** Task item **
For this exercise, reproduce the entries below exactly, but only from the line containing "left shoulder: (969, 635)" through the line containing "left back paw: (1927, 1175)", both included.

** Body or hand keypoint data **
◆ ◆ ◆ ◆

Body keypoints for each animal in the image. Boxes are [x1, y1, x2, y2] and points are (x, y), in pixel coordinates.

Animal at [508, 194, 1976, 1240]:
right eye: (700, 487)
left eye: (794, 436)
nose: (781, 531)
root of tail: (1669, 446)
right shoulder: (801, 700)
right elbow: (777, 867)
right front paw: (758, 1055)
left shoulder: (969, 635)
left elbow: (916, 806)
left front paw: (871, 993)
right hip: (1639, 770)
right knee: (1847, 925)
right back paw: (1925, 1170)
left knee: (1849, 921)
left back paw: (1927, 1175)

◆ ◆ ◆ ◆

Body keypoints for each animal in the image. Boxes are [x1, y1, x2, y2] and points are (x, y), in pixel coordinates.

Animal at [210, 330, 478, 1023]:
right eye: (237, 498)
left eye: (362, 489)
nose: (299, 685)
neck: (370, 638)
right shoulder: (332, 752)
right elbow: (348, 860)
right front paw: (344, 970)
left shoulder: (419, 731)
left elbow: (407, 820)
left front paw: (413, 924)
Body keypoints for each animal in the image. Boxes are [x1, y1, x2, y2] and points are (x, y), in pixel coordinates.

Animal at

◆ ◆ ◆ ◆

** Exercise answer **
left shoulder: (969, 635)
left elbow: (916, 806)
left front paw: (871, 993)
right hip: (1639, 770)
right knee: (1847, 925)
right back paw: (1925, 1170)
left knee: (1849, 921)
left back paw: (1927, 1175)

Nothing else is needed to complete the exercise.